Dataset entries
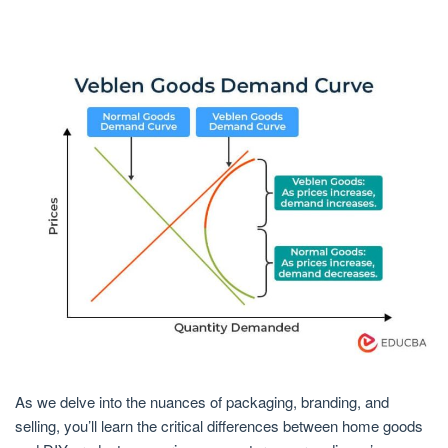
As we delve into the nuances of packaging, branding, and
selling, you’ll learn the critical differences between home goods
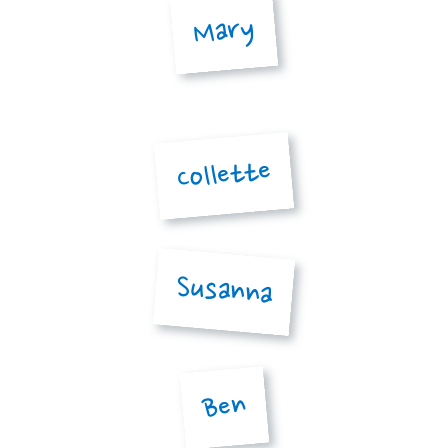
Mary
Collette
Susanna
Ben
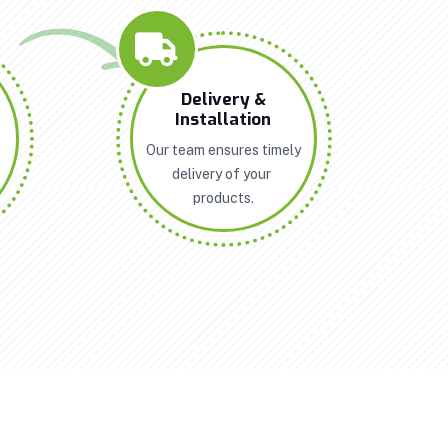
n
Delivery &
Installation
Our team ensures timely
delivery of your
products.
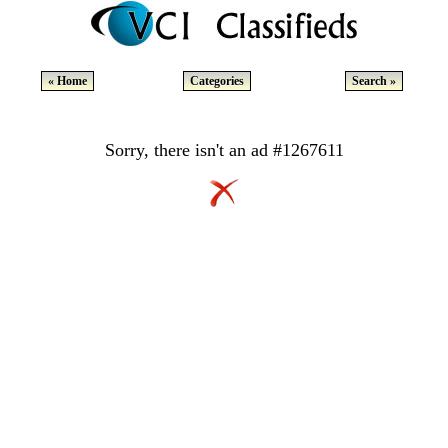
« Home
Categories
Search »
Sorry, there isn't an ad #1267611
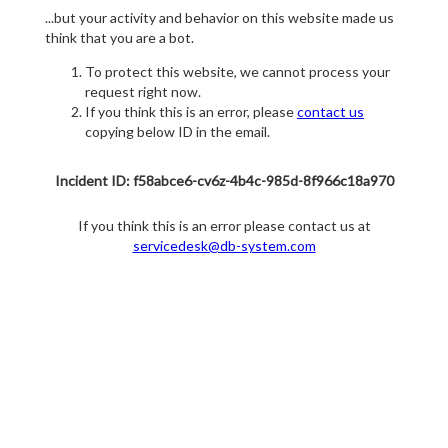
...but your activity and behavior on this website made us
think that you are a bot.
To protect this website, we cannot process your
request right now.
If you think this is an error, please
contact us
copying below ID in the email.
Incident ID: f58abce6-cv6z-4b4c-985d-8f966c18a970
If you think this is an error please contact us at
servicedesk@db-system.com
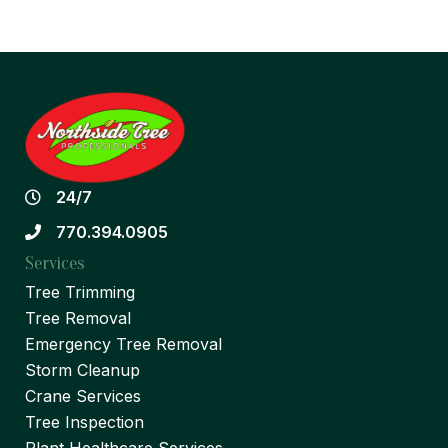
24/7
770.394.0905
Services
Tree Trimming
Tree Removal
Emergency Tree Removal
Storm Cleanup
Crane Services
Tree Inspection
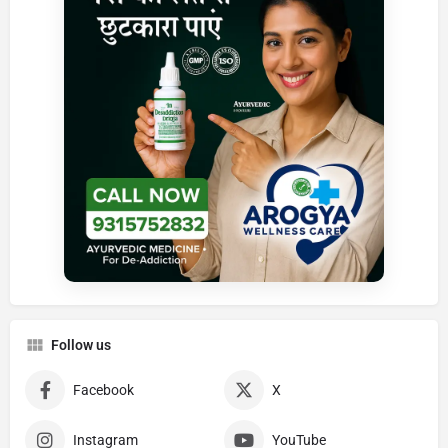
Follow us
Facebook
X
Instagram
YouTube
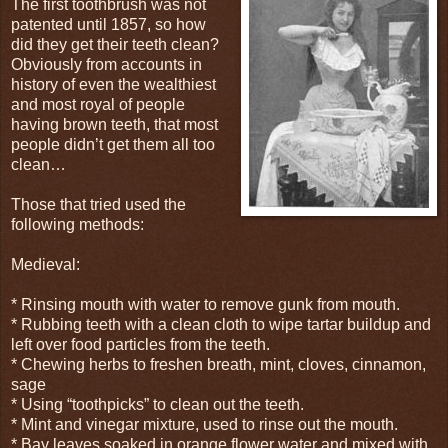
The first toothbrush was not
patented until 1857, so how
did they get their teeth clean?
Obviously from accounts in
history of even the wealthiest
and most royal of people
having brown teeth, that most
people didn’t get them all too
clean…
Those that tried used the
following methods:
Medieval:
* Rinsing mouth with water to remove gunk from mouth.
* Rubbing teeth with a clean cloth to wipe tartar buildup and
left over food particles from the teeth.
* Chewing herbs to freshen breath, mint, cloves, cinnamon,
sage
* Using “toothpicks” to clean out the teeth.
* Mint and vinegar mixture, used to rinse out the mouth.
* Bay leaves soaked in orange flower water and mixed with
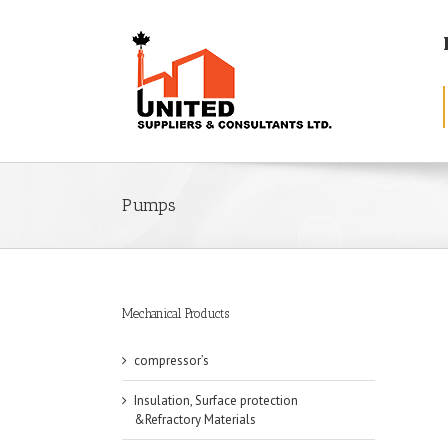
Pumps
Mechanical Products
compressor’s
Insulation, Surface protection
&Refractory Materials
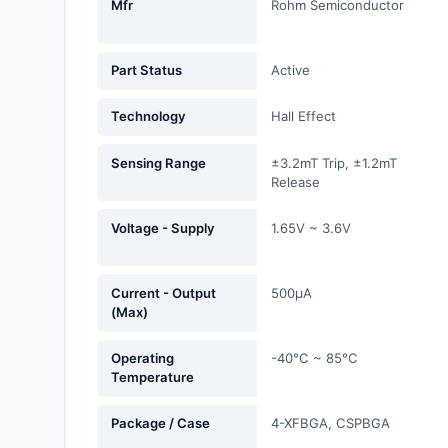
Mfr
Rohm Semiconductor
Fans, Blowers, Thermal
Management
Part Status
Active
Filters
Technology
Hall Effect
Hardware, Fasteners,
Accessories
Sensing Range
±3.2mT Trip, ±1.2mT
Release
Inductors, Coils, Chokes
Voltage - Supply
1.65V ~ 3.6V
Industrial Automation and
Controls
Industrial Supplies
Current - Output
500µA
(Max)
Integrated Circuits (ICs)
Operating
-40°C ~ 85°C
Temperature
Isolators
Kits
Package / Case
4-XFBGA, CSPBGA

TASK GOAL =
Pull out each line of the material that contains the string "Industrial". Match case, so a line counts only if its letters match in uppercase and lowercase.

ANSWER SECTION =
Industrial Automation and
Industrial Supplies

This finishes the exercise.